▶ [WHAT THE TASK REQUIRES] According to the wool market abstract, into how many regions does the model divide the world wool market?

[begin SOURCE EXTRACT]

Understanding the World Wool Market: Trade, Productivity and Growers Incomes

20 Pages Posted: 8 Mar 2007

See all articles by George Verikios

George Verikios

Monash University - Centre of Policy Studies

Abstract

Applying recent estimates of total factor productivity (TFP) growth on Australian sheep farms, we analyse the long-run effects of TFP growth on the world wool market using a detailed model of the world wool market that treats raw wool, wool textiles and wool garments as heterogeneous commodities. The model divides the world wool market into nine regions and eight major industrial sectors capturing the extreme nature of the multistage production system through which wool passes. We find that regional sheep producer's welfare responds by between -0.9 per cent and 0.7 per cent assuming conservative TFP growth over the period 1995/96-2003/04. Sensitivity analysis shows the welfare effects to be robust with respect to all model parameters, but sensitive to the size of the TFP growth and the degree of TFP spill-over. Our realistic representation of the multistage nature of the wool production system shows that wool inputs steadily decline in importance in moving from early- to late-stage processing. This production structure indicates that the productivity of sheep farmers has little effect on the prices of and demand for wool garments. In contrast, trade in wool inputs is very responsive to the productivity of sheep farmers.

[end SOURCE EXTRACT]
[begin DATA RECORDS]

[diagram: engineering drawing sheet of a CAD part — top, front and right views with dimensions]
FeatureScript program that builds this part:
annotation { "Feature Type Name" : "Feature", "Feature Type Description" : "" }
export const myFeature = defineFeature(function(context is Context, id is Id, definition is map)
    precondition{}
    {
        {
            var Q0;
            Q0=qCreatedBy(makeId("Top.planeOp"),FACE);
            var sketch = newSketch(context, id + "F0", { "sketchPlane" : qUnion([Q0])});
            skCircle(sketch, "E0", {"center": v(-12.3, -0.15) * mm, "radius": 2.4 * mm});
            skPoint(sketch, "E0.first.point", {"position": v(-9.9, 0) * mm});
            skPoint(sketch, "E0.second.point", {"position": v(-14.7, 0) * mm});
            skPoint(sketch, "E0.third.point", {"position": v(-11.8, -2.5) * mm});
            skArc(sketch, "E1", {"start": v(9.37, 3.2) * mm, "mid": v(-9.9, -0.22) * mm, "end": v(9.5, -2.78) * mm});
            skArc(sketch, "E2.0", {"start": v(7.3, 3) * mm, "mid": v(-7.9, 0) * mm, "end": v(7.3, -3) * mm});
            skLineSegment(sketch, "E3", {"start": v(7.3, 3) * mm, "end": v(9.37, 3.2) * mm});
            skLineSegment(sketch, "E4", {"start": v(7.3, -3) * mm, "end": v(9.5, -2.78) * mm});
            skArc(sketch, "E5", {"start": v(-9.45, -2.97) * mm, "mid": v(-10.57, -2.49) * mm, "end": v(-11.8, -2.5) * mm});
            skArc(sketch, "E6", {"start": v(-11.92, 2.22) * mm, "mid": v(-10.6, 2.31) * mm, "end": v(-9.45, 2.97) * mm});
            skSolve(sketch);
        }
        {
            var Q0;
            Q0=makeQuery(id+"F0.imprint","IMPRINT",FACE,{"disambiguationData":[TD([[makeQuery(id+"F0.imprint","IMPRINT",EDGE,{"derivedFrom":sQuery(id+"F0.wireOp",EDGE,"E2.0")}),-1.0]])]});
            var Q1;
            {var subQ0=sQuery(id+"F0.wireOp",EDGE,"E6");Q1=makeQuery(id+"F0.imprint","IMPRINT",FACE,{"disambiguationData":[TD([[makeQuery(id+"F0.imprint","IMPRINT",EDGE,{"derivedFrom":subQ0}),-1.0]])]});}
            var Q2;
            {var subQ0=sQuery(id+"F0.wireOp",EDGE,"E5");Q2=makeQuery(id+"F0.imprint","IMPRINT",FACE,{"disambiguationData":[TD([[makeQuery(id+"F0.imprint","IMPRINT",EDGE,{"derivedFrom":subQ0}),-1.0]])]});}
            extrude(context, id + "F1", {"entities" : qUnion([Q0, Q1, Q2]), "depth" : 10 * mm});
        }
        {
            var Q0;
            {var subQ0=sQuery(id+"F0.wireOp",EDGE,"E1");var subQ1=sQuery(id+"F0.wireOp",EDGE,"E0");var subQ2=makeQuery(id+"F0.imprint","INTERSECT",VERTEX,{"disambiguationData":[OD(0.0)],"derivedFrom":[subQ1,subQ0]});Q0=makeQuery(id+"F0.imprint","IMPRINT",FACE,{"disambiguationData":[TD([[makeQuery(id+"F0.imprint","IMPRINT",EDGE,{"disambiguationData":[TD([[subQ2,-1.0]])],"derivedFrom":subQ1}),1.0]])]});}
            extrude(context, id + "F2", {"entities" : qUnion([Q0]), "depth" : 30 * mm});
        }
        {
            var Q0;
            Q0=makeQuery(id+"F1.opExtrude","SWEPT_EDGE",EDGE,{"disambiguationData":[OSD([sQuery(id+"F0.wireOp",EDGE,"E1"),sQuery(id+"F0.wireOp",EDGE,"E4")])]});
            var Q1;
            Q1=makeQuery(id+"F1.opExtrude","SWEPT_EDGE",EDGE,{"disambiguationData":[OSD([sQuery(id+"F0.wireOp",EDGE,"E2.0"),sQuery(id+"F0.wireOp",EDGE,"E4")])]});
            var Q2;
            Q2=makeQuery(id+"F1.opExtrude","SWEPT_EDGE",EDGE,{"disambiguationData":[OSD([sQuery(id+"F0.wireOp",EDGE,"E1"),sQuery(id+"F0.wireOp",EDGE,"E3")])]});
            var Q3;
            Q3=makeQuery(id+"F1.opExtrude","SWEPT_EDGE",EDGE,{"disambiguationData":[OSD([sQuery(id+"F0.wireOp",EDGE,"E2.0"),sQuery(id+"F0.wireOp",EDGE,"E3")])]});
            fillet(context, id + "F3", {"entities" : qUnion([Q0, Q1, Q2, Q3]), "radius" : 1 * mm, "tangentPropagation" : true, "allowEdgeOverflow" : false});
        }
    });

[end DATA RECORDS]
[begin DATA RECORDS]

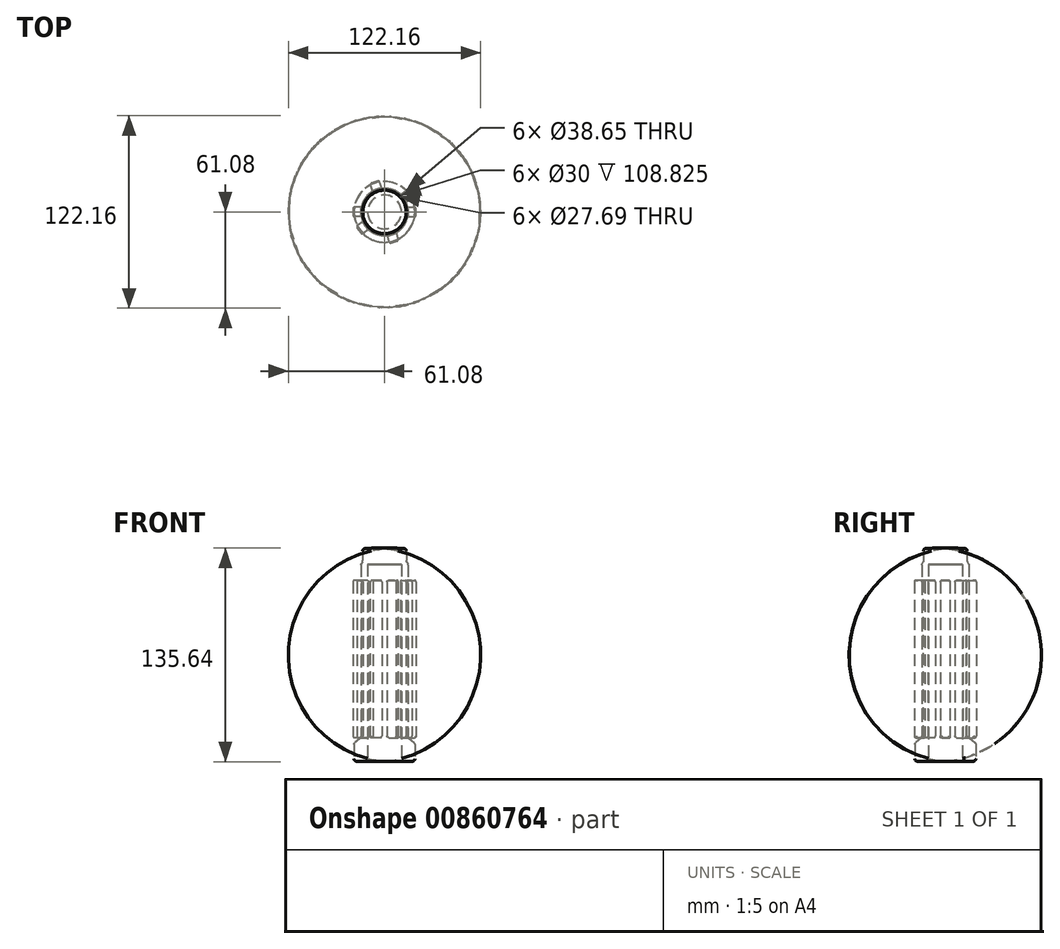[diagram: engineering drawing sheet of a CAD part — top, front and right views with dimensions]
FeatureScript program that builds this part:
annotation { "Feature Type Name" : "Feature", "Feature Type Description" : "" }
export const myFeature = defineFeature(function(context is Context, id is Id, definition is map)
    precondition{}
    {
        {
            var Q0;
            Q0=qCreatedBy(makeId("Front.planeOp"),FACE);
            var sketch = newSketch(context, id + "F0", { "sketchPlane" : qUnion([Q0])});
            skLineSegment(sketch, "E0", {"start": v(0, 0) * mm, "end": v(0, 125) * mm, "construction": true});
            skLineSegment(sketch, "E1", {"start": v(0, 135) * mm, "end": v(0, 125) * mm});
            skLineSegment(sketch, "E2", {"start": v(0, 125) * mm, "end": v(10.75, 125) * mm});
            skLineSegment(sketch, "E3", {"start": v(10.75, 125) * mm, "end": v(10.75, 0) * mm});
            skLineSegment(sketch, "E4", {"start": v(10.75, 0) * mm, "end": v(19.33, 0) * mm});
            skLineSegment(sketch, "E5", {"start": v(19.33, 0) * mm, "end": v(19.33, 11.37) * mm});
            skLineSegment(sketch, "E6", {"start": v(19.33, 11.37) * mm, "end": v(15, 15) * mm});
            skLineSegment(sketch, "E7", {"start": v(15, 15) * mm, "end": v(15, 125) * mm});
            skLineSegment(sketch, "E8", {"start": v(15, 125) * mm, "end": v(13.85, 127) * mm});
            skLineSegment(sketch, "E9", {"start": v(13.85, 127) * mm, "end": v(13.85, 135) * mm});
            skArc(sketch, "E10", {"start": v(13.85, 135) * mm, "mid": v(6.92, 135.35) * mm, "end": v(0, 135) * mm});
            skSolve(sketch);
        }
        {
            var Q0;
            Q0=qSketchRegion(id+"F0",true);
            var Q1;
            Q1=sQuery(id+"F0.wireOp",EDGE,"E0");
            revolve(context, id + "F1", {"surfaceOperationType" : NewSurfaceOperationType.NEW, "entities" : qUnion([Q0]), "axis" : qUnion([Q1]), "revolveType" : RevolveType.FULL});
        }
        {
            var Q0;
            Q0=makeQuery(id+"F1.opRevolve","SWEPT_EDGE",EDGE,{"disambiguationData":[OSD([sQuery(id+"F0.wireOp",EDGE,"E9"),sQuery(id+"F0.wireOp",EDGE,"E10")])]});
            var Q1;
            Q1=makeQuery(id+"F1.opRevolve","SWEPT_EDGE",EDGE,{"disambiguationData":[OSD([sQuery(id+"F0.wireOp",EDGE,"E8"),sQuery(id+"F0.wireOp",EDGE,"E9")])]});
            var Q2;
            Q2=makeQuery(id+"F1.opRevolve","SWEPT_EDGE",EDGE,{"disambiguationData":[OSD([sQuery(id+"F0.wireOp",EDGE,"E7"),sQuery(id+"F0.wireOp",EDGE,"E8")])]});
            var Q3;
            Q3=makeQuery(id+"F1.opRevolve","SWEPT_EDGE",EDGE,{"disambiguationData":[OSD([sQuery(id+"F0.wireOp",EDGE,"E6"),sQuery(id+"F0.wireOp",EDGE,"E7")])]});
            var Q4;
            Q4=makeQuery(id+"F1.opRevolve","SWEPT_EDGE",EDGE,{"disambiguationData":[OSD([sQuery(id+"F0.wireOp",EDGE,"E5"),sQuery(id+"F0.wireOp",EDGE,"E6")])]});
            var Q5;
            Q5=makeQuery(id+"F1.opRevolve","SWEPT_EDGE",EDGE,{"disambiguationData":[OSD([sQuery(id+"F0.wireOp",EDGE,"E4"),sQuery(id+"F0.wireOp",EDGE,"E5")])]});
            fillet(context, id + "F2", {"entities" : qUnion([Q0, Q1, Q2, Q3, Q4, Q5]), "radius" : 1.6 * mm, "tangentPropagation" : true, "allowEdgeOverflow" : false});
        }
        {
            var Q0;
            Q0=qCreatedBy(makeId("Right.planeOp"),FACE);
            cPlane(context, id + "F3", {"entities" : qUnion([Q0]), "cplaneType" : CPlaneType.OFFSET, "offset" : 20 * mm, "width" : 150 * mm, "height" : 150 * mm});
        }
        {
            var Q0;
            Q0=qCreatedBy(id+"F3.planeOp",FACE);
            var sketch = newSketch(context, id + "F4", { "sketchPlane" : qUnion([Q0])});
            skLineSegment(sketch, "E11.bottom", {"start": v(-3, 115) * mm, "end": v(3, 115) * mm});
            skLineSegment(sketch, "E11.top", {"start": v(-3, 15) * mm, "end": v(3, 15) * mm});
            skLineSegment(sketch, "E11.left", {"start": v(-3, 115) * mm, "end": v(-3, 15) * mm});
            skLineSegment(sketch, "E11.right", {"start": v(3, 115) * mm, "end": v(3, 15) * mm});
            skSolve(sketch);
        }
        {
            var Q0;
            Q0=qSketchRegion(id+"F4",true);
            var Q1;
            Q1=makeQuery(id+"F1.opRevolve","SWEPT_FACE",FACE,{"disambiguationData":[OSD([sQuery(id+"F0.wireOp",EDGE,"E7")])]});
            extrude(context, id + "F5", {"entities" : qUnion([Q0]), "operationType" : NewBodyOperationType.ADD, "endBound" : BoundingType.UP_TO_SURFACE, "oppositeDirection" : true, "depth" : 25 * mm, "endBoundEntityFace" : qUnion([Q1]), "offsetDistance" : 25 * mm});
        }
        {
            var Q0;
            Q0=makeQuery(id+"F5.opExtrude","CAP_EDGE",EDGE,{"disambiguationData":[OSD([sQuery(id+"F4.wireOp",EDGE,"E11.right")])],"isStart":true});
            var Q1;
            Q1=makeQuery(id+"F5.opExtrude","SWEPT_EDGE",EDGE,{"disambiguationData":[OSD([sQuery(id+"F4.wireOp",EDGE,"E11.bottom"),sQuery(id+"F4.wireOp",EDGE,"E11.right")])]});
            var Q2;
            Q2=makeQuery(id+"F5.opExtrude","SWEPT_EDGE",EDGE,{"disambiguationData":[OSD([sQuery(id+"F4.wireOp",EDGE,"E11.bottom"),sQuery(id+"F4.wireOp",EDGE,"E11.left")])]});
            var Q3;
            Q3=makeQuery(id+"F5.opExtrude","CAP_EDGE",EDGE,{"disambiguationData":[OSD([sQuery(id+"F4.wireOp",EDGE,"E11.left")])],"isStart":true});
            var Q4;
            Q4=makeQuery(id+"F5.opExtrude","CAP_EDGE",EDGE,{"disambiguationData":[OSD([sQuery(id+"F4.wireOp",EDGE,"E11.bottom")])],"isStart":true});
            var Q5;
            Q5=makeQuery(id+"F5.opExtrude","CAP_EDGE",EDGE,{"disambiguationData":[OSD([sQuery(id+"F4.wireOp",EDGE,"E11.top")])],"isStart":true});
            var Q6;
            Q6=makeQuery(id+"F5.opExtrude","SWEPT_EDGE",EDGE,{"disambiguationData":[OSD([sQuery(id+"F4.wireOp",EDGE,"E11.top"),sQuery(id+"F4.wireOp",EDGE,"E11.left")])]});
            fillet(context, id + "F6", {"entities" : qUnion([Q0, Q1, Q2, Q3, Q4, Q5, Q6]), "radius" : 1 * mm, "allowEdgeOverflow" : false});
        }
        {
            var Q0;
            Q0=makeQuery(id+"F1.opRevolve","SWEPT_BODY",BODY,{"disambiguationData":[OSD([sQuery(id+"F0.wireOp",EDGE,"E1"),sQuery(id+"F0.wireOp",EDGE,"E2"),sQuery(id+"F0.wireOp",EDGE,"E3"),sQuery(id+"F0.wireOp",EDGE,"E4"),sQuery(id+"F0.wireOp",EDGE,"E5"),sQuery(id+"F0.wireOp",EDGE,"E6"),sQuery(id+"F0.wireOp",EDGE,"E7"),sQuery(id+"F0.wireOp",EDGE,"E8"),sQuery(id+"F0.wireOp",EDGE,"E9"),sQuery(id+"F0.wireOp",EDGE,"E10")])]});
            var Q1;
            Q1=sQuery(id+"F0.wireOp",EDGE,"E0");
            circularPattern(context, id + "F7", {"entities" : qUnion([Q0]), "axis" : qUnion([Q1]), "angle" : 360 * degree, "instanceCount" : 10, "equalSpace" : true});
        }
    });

[end DATA RECORDS]
[begin DATA RECORDS]

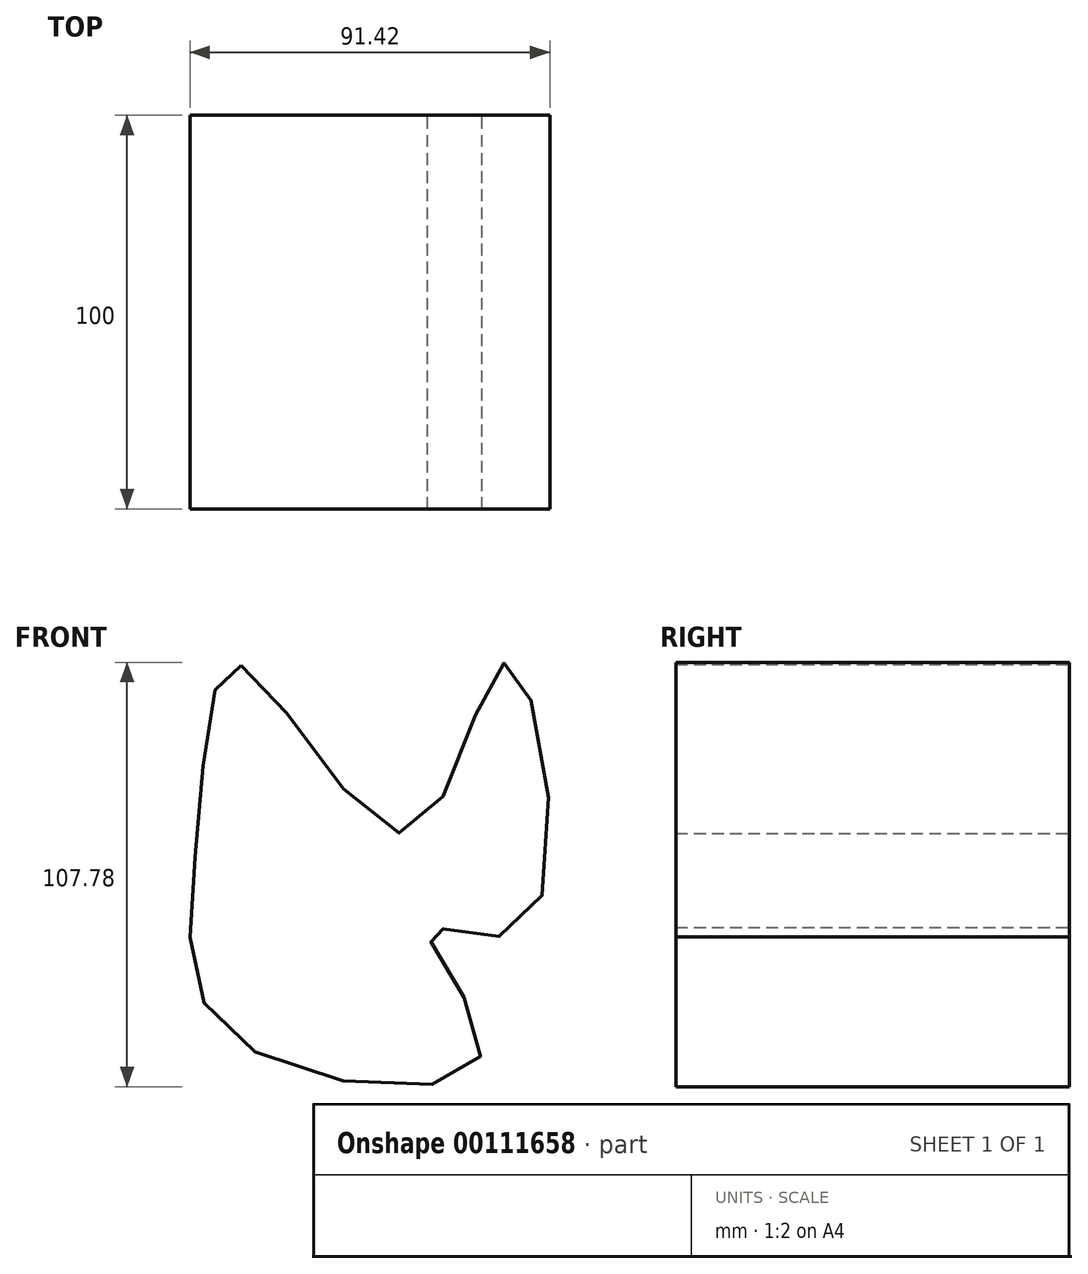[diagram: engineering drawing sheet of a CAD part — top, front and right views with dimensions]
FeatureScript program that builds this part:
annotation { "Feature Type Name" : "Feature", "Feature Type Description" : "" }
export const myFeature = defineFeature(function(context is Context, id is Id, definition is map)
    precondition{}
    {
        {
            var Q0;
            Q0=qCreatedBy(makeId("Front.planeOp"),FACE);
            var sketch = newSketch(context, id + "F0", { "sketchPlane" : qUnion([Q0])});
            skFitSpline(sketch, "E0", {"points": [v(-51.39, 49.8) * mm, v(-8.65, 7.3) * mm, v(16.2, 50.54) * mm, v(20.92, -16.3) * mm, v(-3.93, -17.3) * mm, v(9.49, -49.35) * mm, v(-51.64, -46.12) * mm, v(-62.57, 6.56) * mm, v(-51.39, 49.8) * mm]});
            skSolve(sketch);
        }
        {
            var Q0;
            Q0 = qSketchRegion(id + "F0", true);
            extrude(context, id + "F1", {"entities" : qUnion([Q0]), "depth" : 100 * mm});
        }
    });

[end DATA RECORDS]

▶ [SOLVED PROBLEM] Nine regions.